• Testo fornito:
┄┄┄┄┄┄

Le parole, signori, sono tutto

„Le parole, signori, sono tutto“, scriveva @ManuelaPerrone in un suo tweet qualche giorno fa. Come non essere d’accordo? A maggior ragione se sono le parole di una sentenza. Quella in base alla quale Davide Fontana, l’uomo che ha ucciso la sua partner con 13 martellate in testa mentre stava girando con lei un video hard, l’ha sgozzata, ne ha sezionato il cadavere, l’ha conservato per quasi 3 mesi in un freezer, spacciandosi intanto per la vittima sui social e sul cellulare della stessa (rassicurando amici e parenti via sms e Whatsapp che la donna stava bene, che era in viaggio per lavoro a Dubai, che presto sarebbe rientrata in Italia), ha cercato di bruciarne i resti nel barbecue, per poi scaricarli in un burrone, quest’uomo non ha agito per motivi “abietti e futili”, ragion per cui è stato condannato non all’ergastolo ma a 30 anni di reclusione.

“In senso giuridico”

Lo sprovveduto lettore/lettrice potrà ingenuamente pensare di non aver letto bene il testo o di non aver ben compreso la sentenza, emessa dal Tribunale di Busto Arsizio, (Corte d’assise presieduta dal giudice Giuseppe Fazio, a latere la collega Rossella Ferrazzi e i popolari). Lo/la rassicuro. Proprio tali sono le conclusioni cui il Tribunale è giunto, avvalendosi anche di periti psichiatrici che hanno ritenuto l’imputato capace di intendere e volere.
Sono io a dovermi scusare per aver fin qui omesso un dettaglio importante, anzi decisivo. Secondo i giudici infatti l’imputato avrebbe agito per ragioni che non sarebbero state abiette né futili «in senso giuridico», il ché cambia, evidentemente, tutto.

La frustrazione 

La sentenza infatti ci illumina: «La causa scatenante non è da ritenersi turpe o spregevole più di ogni altro motivo che induca a un delitto cruento, poiché non è stata espressione di un moto interiore del tutto ingiustificato o un mero pretesto per lo sfogo di un impulso criminale». Grazie a un fine e approfondito lavoro psicologico la Corte d’assise è giunta infatti alla conclusione che l’imputato «si è reso conto che la giovane e disinibita Carol si era in qualche misura servita di lui per meglio perseguire i propri interessi personali e professionali e che lo avesse usato, e ciò ha scatenato l’azione omicida. A spingere l’imputato non fu la gelosia ma la consapevolezza di aver perso la donna amata, accompagnata dal senso di crescente frustrazione per essere stato da lei usato e messo da parte». Egli, acutamente, «si rese conto che ormai, dopo averlo in qualche misura usato, (la donna) si stava allontanando da lui, scaricandolo».

┄┄┄┄┄┄

[Estratti del dataset]
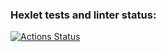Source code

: ### Hexlet tests and linter status:
[![Actions Status](https://github.com/gayush7/frontend-project-lvl2/workflows/hexlet-check/badge.svg)](https://github.com/gayush7/frontend-project-lvl2/actions)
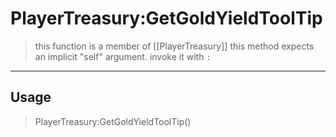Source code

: # PlayerTreasury:GetGoldYieldToolTip
> this function is a member of [[PlayerTreasury]]
> this method expects an implicit "self" argument. invoke it with `:`
-----
## Usage
> PlayerTreasury:GetGoldYieldToolTip()
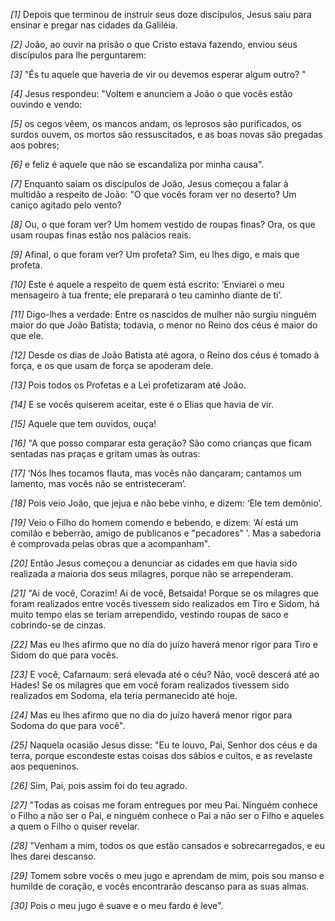 *[1]* Depois que terminou de instruir seus doze discípulos, Jesus saiu para ensinar e pregar nas cidades da Galiléia.

*[2]* João, ao ouvir na prisão o que Cristo estava fazendo, enviou seus discípulos para lhe perguntarem:

*[3]* "És tu aquele que haveria de vir ou devemos esperar algum outro? "

*[4]* Jesus respondeu: "Voltem e anunciem a João o que vocês estão ouvindo e vendo:

*[5]* os cegos vêem, os mancos andam, os leprosos são purificados, os surdos ouvem, os mortos são ressuscitados, e as boas novas são pregadas aos pobres;

*[6]* e feliz é aquele que não se escandaliza por minha causa".

*[7]* Enquanto saíam os discípulos de João, Jesus começou a falar à multidão a respeito de João: "O que vocês foram ver no deserto? Um caniço agitado pelo vento?

*[8]* Ou, o que foram ver? Um homem vestido de roupas finas? Ora, os que usam roupas finas estão nos palácios reais.

*[9]* Afinal, o que foram ver? Um profeta? Sim, eu lhes digo, e mais que profeta.

*[10]* Este é aquele a respeito de quem está escrito: ‘Enviarei o meu mensageiro à tua frente; ele preparará o teu caminho diante de ti’.

*[11]* Digo-lhes a verdade: Entre os nascidos de mulher não surgiu ninguém maior do que João Batista; todavia, o menor no Reino dos céus é maior do que ele.

*[12]* Desde os dias de João Batista até agora, o Reino dos céus é tomado à força, e os que usam de força se apoderam dele.

*[13]* Pois todos os Profetas e a Lei profetizaram até João.

*[14]* E se vocês quiserem aceitar, este é o Elias que havia de vir.

*[15]* Aquele que tem ouvidos, ouça!

*[16]* "A que posso comparar esta geração? São como crianças que ficam sentadas nas praças e gritam umas às outras:

*[17]* ‘Nós lhes tocamos flauta, mas vocês não dançaram; cantamos um lamento, mas vocês não se entristeceram’.

*[18]* Pois veio João, que jejua e não bebe vinho, e dizem: ‘Ele tem demônio’.

*[19]* Veio o Filho do homem comendo e bebendo, e dizem: ‘Aí está um comilão e beberrão, amigo de publicanos e "pecadores" ’. Mas a sabedoria é comprovada pelas obras que a acompanham".

*[20]* Então Jesus começou a denunciar as cidades em que havia sido realizada a maioria dos seus milagres, porque não se arrependeram.

*[21]* "Ai de você, Corazim! Ai de você, Betsaida! Porque se os milagres que foram realizados entre vocês tivessem sido realizados em Tiro e Sidom, há muito tempo elas se teriam arrependido, vestindo roupas de saco e cobrindo-se de cinzas.

*[22]* Mas eu lhes afirmo que no dia do juízo haverá menor rigor para Tiro e Sidom do que para vocês.

*[23]* E você, Cafarnaum: será elevada até o céu? Não, você descerá até ao Hades! Se os milagres que em você foram realizados tivessem sido realizados em Sodoma, ela teria permanecido até hoje.

*[24]* Mas eu lhes afirmo que no dia do juízo haverá menor rigor para Sodoma do que para você".

*[25]* Naquela ocasião Jesus disse: "Eu te louvo, Pai, Senhor dos céus e da terra, porque escondeste estas coisas dos sábios e cultos, e as revelaste aos pequeninos.

*[26]* Sim, Pai, pois assim foi do teu agrado.

*[27]* "Todas as coisas me foram entregues por meu Pai. Ninguém conhece o Filho a não ser o Pai, e ninguém conhece o Pai a não ser o Filho e aqueles a quem o Filho o quiser revelar.

*[28]* "Venham a mim, todos os que estão cansados e sobrecarregados, e eu lhes darei descanso.

*[29]* Tomem sobre vocês o meu jugo e aprendam de mim, pois sou manso e humilde de coração, e vocês encontrarão descanso para as suas almas.

*[30]* Pois o meu jugo é suave e o meu fardo é leve".

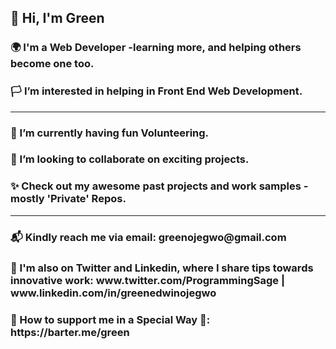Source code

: <h2 font-style="Verdana">👋 Hi, I'm Green</h2>

<h3>🌍 I'm a Web Developer -learning more, and helping others become one too.</h3>

<h3>🏳️ I’m interested in helping in Front End Web Development.</h3>

<hr>

<h3>🤗 I’m currently having fun Volunteering.</h3>

<h3>💞️ I’m looking to collaborate on exciting projects.</h3>

<h3>✨ Check out my awesome past projects and work samples -mostly 'Private' Repos.</h3>

<hr>

<h3>📬 Kindly reach me via email: greenojegwo@gmail.com</h3>
                          
<h3>📜 I'm also on Twitter and Linkedin, where I share tips towards innovative work: www.twitter.com/ProgrammingSage | www.linkedin.com/in/greenedwinojegwo</h3>

<h3>💝 How to support me in a Special Way 🦋: https://barter.me/green</h3>
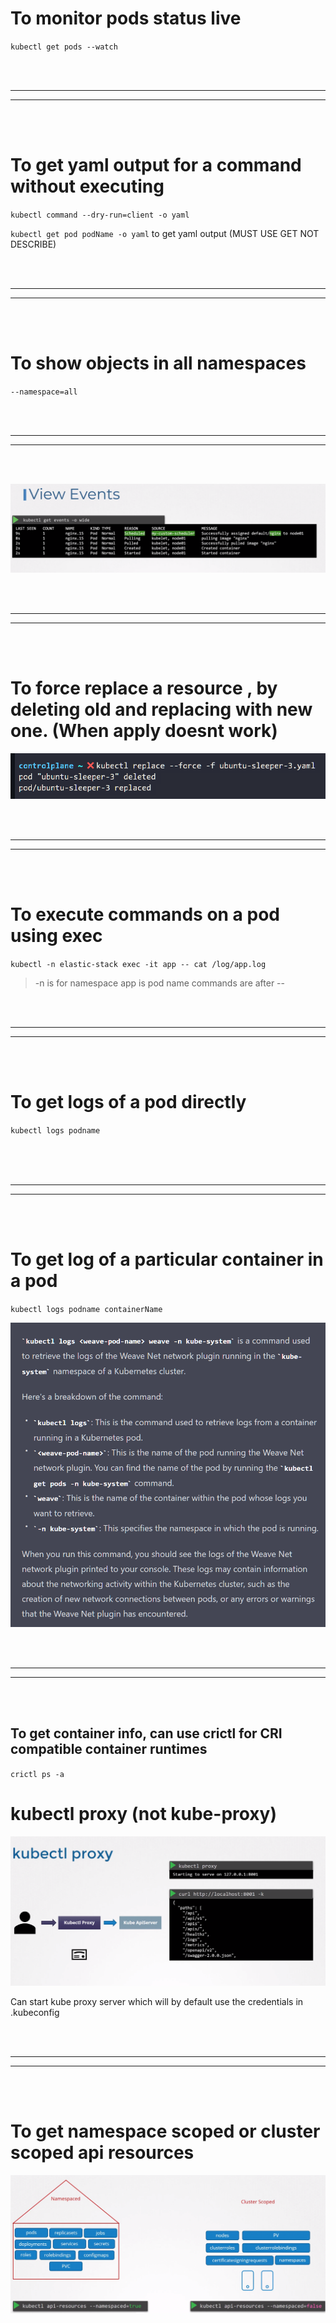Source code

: # To monitor pods status live 
`kubectl get pods --watch`

<br/>
<br/>

---

---
<br/>
<br/>


# To get yaml output for a command without executing 
`kubectl command --dry-run=client -o yaml`

`kubectl get pod podName -o yaml` to get yaml output (MUST USE GET NOT DESCRIBE)


<br/>
<br/>

---

---
<br/>
<br/>

# To show objects in all namespaces

`--namespace=all`


<br/>
<br/>

---

---
<br/>
<br/>


![](Images/Pasted%20image%2020230212035029.png)


<br/>
<br/>

---

---
<br/>
<br/>


# To force replace a resource , by deleting old and replacing with new one. (When apply doesnt work)

![](Images/Pasted%20image%2020230212202542.png)



<br/>
<br/>

---

---
<br/>
<br/>


# To execute commands on a pod using exec

`kubectl -n elastic-stack exec -it app -- cat /log/app.log`

> -n is for namespace
> app is pod name
> commands are after --


<br/>
<br/>

---

---
<br/>
<br/>


# To get logs of a pod directly

`kubectl logs podname `

<br/>


<br/>
<br/>

---

---
<br/>
<br/>


# To get log of a particular container in a pod

`kubectl logs podname containerName`


![](Images/Pasted%20image%2020230324091703.png)



<br/>
<br/>

---

---
<br/>
<br/>


## To get container info, can use crictl for CRI compatible container runtimes

`crictl ps -a`




# kubectl proxy (not kube-proxy)

![](Images/Pasted%20image%2020230226222229.png)

Can start kube proxy server which will by default use the credentials in .kubeconfig



<br/>
<br/>

---

---
<br/>
<br/>





# To get namespace scoped or cluster scoped api resources 

![](Images/Pasted%20image%2020230226233222.png)

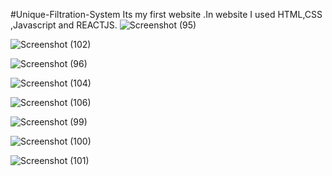 #Unique-Filtration-System
Its my first website .In website I used HTML,CSS ,Javascript and REACTJS.
![Screenshot (95)](https://github.com/user-attachments/assets/eb4738d9-a263-45c3-8162-5d86cd79f4db)

![Screenshot (102)](https://github.com/user-attachments/assets/37058348-2980-41ac-864a-00383caeabc6)

![Screenshot (96)](https://github.com/user-attachments/assets/28ade1a7-409f-492d-843b-860832bbe4dd)

![Screenshot (104)](https://github.com/user-attachments/assets/046c1e6d-0c10-4a79-b99b-e59ad98b36ed)

![Screenshot (106)](https://github.com/user-attachments/assets/e40208ec-2641-4085-be9b-b5638b6ca1f0)

![Screenshot (99)](https://github.com/user-attachments/assets/a93d66b3-3d70-4af9-881f-8cf96d8f96af)

![Screenshot (100)](https://github.com/user-attachments/assets/cd63d2cb-af70-4dad-9728-39d2e2b675a1)

![Screenshot (101)](https://github.com/user-attachments/assets/4aec1cef-07fb-4983-b1c5-98c9686683ff)

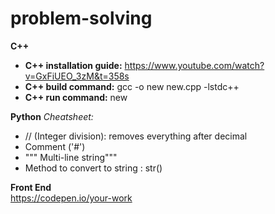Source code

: # problem-solving

**C++**
- **C++ installation guide:** https://www.youtube.com/watch?v=GxFiUEO_3zM&t=358s
- **C++ build command:** gcc -o new new.cpp -lstdc++
- **C++ run command:** new

**Python**
*Cheatsheet:*
- // (Integer division): removes everything after decimal
- Comment ('#')
- """ Multi-line string"""
- Method to convert to string : str()

**Front End**<br>
https://codepen.io/your-work
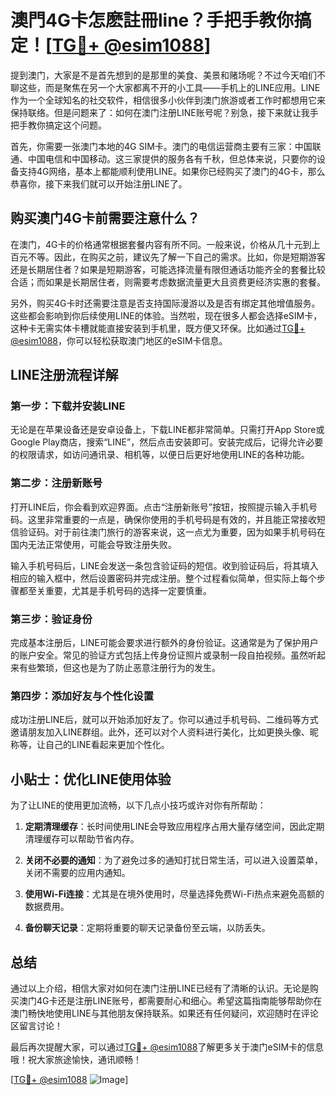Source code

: # 澳門4G卡怎麽註冊line？手把手教你搞定！[[TG💪+ @esim1088](https://t.me/s/esim1088)]

提到澳门，大家是不是首先想到的是那里的美食、美景和赌场呢？不过今天咱们不聊这些，而是聚焦在另一个大家都离不开的小工具——手机上的LINE应用。LINE作为一个全球知名的社交软件，相信很多小伙伴到澳门旅游或者工作时都想用它来保持联络。但是问题来了：如何在澳门注册LINE账号呢？别急，接下来就让我手把手教你搞定这个问题。

首先，你需要一张澳门本地的4G SIM卡。澳门的电信运营商主要有三家：中国联通、中国电信和中国移动。这三家提供的服务各有千秋，但总体来说，只要你的设备支持4G网络，基本上都能顺利使用LINE。如果你已经购买了澳门的4G卡，那么恭喜你，接下来我们就可以开始注册LINE了。

## 购买澳门4G卡前需要注意什么？

在澳门，4G卡的价格通常根据套餐内容有所不同。一般来说，价格从几十元到上百元不等。因此，在购买之前，建议先了解一下自己的需求。比如，你是短期游客还是长期居住者？如果是短期游客，可能选择流量有限但通话功能齐全的套餐比较合适；而如果是长期居住者，则需要考虑数据流量更大且资费更经济实惠的套餐。

另外，购买4G卡时还需要注意是否支持国际漫游以及是否有绑定其他增值服务。这些都会影响到你后续使用LINE的体验。当然啦，现在很多人都会选择eSIM卡，这种卡无需实体卡槽就能直接安装到手机里，既方便又环保。比如通过[TG💪+ @esim1088](https://t.me/s/esim1088)，你可以轻松获取澳门地区的eSIM卡信息。

## LINE注册流程详解

### 第一步：下载并安装LINE

无论是在苹果设备还是安卓设备上，下载LINE都非常简单。只需打开App Store或Google Play商店，搜索“LINE”，然后点击安装即可。安装完成后，记得允许必要的权限请求，如访问通讯录、相机等，以便日后更好地使用LINE的各种功能。

### 第二步：注册新账号

打开LINE后，你会看到欢迎界面。点击“注册新账号”按钮，按照提示输入手机号码。这里非常重要的一点是，确保你使用的手机号码是有效的，并且能正常接收短信验证码。对于前往澳门旅行的游客来说，这一点尤为重要，因为如果手机号码在国内无法正常使用，可能会导致注册失败。

输入手机号码后，LINE会发送一条包含验证码的短信。收到验证码后，将其填入相应的输入框中，然后设置密码并完成注册。整个过程看似简单，但实际上每个步骤都至关重要，尤其是手机号码的选择一定要慎重。

### 第三步：验证身份

完成基本注册后，LINE可能会要求进行额外的身份验证。这通常是为了保护用户的账户安全。常见的验证方式包括上传身份证照片或录制一段自拍视频。虽然听起来有些繁琐，但这也是为了防止恶意注册行为的发生。

### 第四步：添加好友与个性化设置

成功注册LINE后，就可以开始添加好友了。你可以通过手机号码、二维码等方式邀请朋友加入LINE群组。此外，还可以对个人资料进行美化，比如更换头像、昵称等，让自己的LINE看起来更加个性化。

## 小贴士：优化LINE使用体验

为了让LINE的使用更加流畅，以下几点小技巧或许对你有所帮助：

1. **定期清理缓存**：长时间使用LINE会导致应用程序占用大量存储空间，因此定期清理缓存可以帮助节省内存。
   
2. **关闭不必要的通知**：为了避免过多的通知打扰日常生活，可以进入设置菜单，关闭不需要的应用内通知。

3. **使用Wi-Fi连接**：尤其是在境外使用时，尽量选择免费Wi-Fi热点来避免高额的数据费用。

4. **备份聊天记录**：定期将重要的聊天记录备份至云端，以防丢失。

## 总结

通过以上介绍，相信大家对如何在澳门注册LINE已经有了清晰的认识。无论是购买澳门4G卡还是注册LINE账号，都需要耐心和细心。希望这篇指南能够帮助你在澳门畅快地使用LINE与其他朋友保持联系。如果还有任何疑问，欢迎随时在评论区留言讨论！

最后再次提醒大家，可以通过[TG💪+ @esim1088](https://t.me/s/esim1088)了解更多关于澳门eSIM卡的信息哦！祝大家旅途愉快，通讯顺畅！

[[TG💪+ @esim1088](https://t.me/s/esim1088) ![Image](https://i.postimg.cc/4NQfJmqS/Snipaste-2025-05-13-00-14-12.png)]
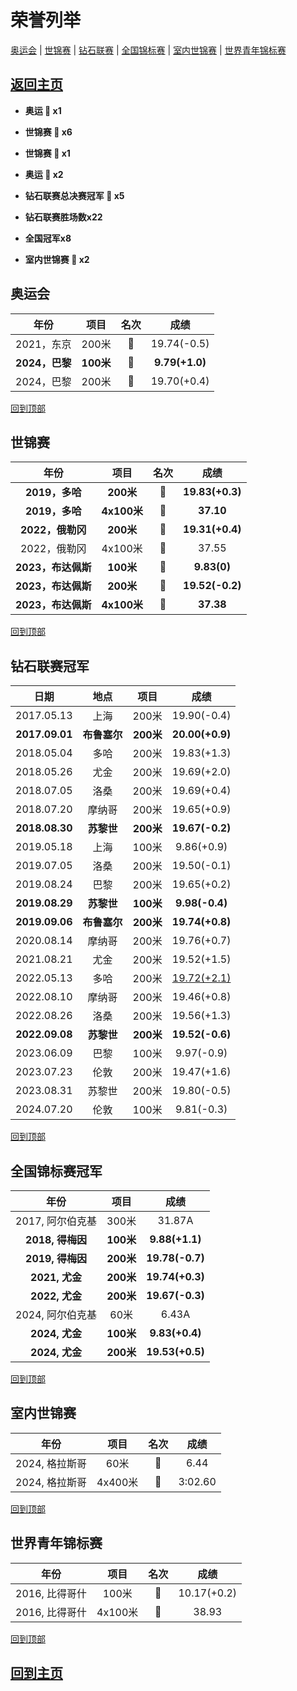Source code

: # 荣誉列举

[奥运会](#奥运会) | [世锦赛](#世锦赛) | [钻石联赛](#钻石联赛冠军) | [全国锦标赛](#全国锦标赛冠军) | [室内世锦赛](#室内世锦赛) | [世界青年锦标赛](#世界青年锦标赛)

## [返回主页](./Noah-Lyles-Profile.md)

- **奥运 🥇 x1**

- **世锦赛 :1st_place_medal: x6**

- **世锦赛 :2nd_place_medal: x1**

- **奥运 :3rd_place_medal: x2**

- **钻石联赛总决赛冠军 :diamond_shape_with_a_dot_inside: x5**

- **钻石联赛胜场数x22**

- **全国冠军x8**

- **室内世锦赛 :2nd_place_medal: x2**

## 奥运会

|      年份      |   项目    |         名次          |      成绩      |
| :------------: | :-------: | :-------------------: | :------------: |
|   2021，东京   |   200米   |   :3rd_place_medal:   |  19.74(-0.5)   |
| **2024，巴黎** | **100米** | **:1st_place_medal:** | **9.79(+1.0)** |
|   2024，巴黎   |   200米   |   :3rd_place_medal:   |  19.70(+0.4)   |

[回到顶部](#荣誉列举)

## 世锦赛

|        年份        |    项目     |         名次          |      成绩       |
| :----------------: | :---------: | :-------------------: | :-------------: |
|   **2019，多哈**   |  **200米**  | **:1st_place_medal:** | **19.83(+0.3)** |
|   **2019，多哈**   | **4x100米** | **:1st_place_medal:** |    **37.10**    |
|  **2022，俄勒冈**  |  **200米**  | **:1st_place_medal:** | **19.31(+0.4)** |
|    2022，俄勒冈    |   4x100米   |   :2nd_place_medal:   |      37.55      |
| **2023，布达佩斯** |  **100米**  | **:1st_place_medal:** |   **9.83(0)**   |
| **2023，布达佩斯** |  **200米**  | **:1st_place_medal:** | **19.52(-0.2)** |
| **2023，布达佩斯** | **4x100米** | **:1st_place_medal:** |    **37.38**    |

[回到顶部](#荣誉列举)

## 钻石联赛冠军

|      日期      |     地点     |   项目    |        成绩        |
| :------------: | :----------: | :-------: | :----------------: |
|   2017.05.13   |     上海     |   200米   |    19.90(-0.4)     |
| **2017.09.01** | **布鲁塞尔** | **200米** |  **20.00(+0.9)**   |
|   2018.05.04   |     多哈     |   200米   |    19.83(+1.3)     |
|   2018.05.26   |     尤金     |   200米   |    19.69(+2.0)     |
|   2018.07.05   |     洛桑     |   200米   |    19.69(+0.4)     |
|   2018.07.20   |    摩纳哥    |   200米   |    19.65(+0.9)     |
| **2018.08.30** |  **苏黎世**  | **200米** |  **19.67(-0.2)**   |
|   2019.05.18   |     上海     |   100米   |     9.86(+0.9)     |
|   2019.07.05   |     洛桑     |   200米   |    19.50(-0.1)     |
|   2019.08.24   |     巴黎     |   200米   |    19.65(+0.2)     |
| **2019.08.29** |  **苏黎世**  | **100米** |   **9.98(-0.4)**   |
| **2019.09.06** | **布鲁塞尔** | **200米** |  **19.74(+0.8)**   |
|   2020.08.14   |    摩纳哥    |   200米   |    19.76(+0.7)     |
|   2021.08.21   |     尤金     |   200米   |    19.52(+1.5)     |
|   2022.05.13   |     多哈     |   200米   | <u>19.72(+2.1)</u> |
|   2022.08.10   |    摩纳哥    |   200米   |    19.46(+0.8)     |
|   2022.08.26   |     洛桑     |   200米   |    19.56(+1.3)     |
| **2022.09.08** |  **苏黎世**  | **200米** |  **19.52(-0.6)**   |
|   2023.06.09   |     巴黎     |   100米   |     9.97(-0.9)     |
|   2023.07.23   |     伦敦     |   200米   |    19.47(+1.6)     |
|   2023.08.31   |    苏黎世    |   200米   |    19.80(-0.5)     |
|   2024.07.20   |     伦敦     |   100米   |     9.81(-0.3)     |

[回到顶部](#荣誉列举)

## 全国锦标赛冠军

|       年份       |   项目    |      成绩       |
| :--------------: | :-------: | :-------------: |
| 2017, 阿尔伯克基 |   300米   |     31.87A      |
| **2018, 得梅因** | **100米** | **9.88(+1.1)**  |
| **2019, 得梅因** | **200米** | **19.78(-0.7)** |
|  **2021, 尤金**  | **200米** | **19.74(+0.3)** |
|  **2022, 尤金**  | **200米** | **19.67(-0.3)** |
| 2024, 阿尔伯克基 |   60米    |      6.43A      |
|  **2024, 尤金**  | **100米** | **9.83(+0.4)**  |
|  **2024, 尤金**  | **200米** | **19.53(+0.5)** |

[回到顶部](#荣誉列举)

## 室内世锦赛

|      年份      |  项目   |       名次        |  成绩   |
| :------------: | :-----: | :---------------: | :-----: |
| 2024, 格拉斯哥 |  60米   | :2nd_place_medal: |  6.44   |
| 2024, 格拉斯哥 | 4x400米 | :2nd_place_medal: | 3:02.60 |

[回到顶部](#荣誉列举)

## 世界青年锦标赛

|      年份      |  项目   |       名次        |    成绩     |
| :------------: | :-----: | :---------------: | :---------: |
| 2016, 比得哥什 |  100米  | :1st_place_medal: | 10.17(+0.2) |
| 2016, 比得哥什 | 4x100米 | :1st_place_medal: |    38.93    |

[回到顶部](#荣誉列举)

## [回到主页](./Noah-Lyles-Profile.md)

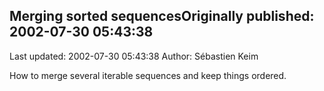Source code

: ## Merging sorted sequencesOriginally published: 2002-07-30 05:43:38 
Last updated: 2002-07-30 05:43:38 
Author: Sébastien Keim 
 
How to merge several iterable sequences and keep things ordered.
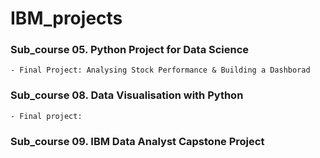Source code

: # IBM_projects
### Sub_course 05. Python Project for Data Science
    - Final Project: Analysing Stock Performance & Building a Dashborad

### Sub_course 08. Data Visualisation with Python
    - Final project: 

### Sub_course 09. IBM Data Analyst Capstone Project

┄┄┄┄┄┄

• Esercizi da svolgere:
1) In una-tre frasi, spiega perché, secondo l'articolo sulla sentenza di Busto Arsizio, Davide Fontana è stato condannato a 30 anni di reclusione invece che all'ergastolo.
2) Stampa dall'articolo sulla sentenza di Busto Arsizio il brano che va da "Lo sprovveduto lettore/lettrice" fino a "cambia, evidentemente, tutto." compreso.
3) Prosegui l'articolo sulla sentenza di Busto Arsizio a partire dal punto in cui si interrompe.
Le voci non hanno alcun legame con l'articolo sulla sentenza di Busto Arsizio.

• Risposte scritte:
1) Secondo i giudici, Fontana non ha agito per motivi "abietti e futili" in senso giuridico. La Corte d'assise ha ritenuto che la causa scatenante non fosse più turpe o spregevole di qualsiasi altro motivo che porti a un delitto cruento. A muoverlo sarebbero state la consapevolezza di aver perso la donna amata e la frustrazione per essere stato da lei usato e messo da parte.

2)
Lo sprovveduto lettore/lettrice potrà ingenuamente pensare di non aver letto bene il testo o di non aver ben compreso la sentenza, emessa dal Tribunale di Busto Arsizio, (Corte d’assise presieduta dal giudice Giuseppe Fazio, a latere la collega Rossella Ferrazzi e i popolari). Lo/la rassicuro. Proprio tali sono le conclusioni cui il Tribunale è giunto, avvalendosi anche di periti psichiatrici che hanno ritenuto l’imputato capace di intendere e volere.
Sono io a dovermi scusare per aver fin qui omesso un dettaglio importante, anzi decisivo. Secondo i giudici infatti l’imputato avrebbe agito per ragioni che non sarebbero state abiette né futili «in senso giuridico», il ché cambia, evidentemente, tutto.

3)
Insopportabile solitudine 

Proprio «l’idea di perdere i contatti stabili con colei che egli, per sua stessa ammissione e secondo l’amica testimone, amava perdutamente, da cui sostanzialmente dipendeva poiché gli aveva permesso di vincere la sostanziale solitudine in cui si consumava in precedenza e di vivere in modo finalmente diverso e gratificante, si è rivelata insopportabile». Nella sua puntuale e senza ombra di dubbio convincente ricostruzione psicologica, la corte conclude che «l’omicidio era (per l’imputato) un modo per venire fuori da questa condizione di incertezza e sofferenza non più sopportabile, innescata dalla decisione della stimolante donna amata di allontanarsi da lui»: la sua condotta, «tenuto conto del particolare momento in cui venne posta in essere, non può essere considerata futile», facendo quindi cadere l’aggravante.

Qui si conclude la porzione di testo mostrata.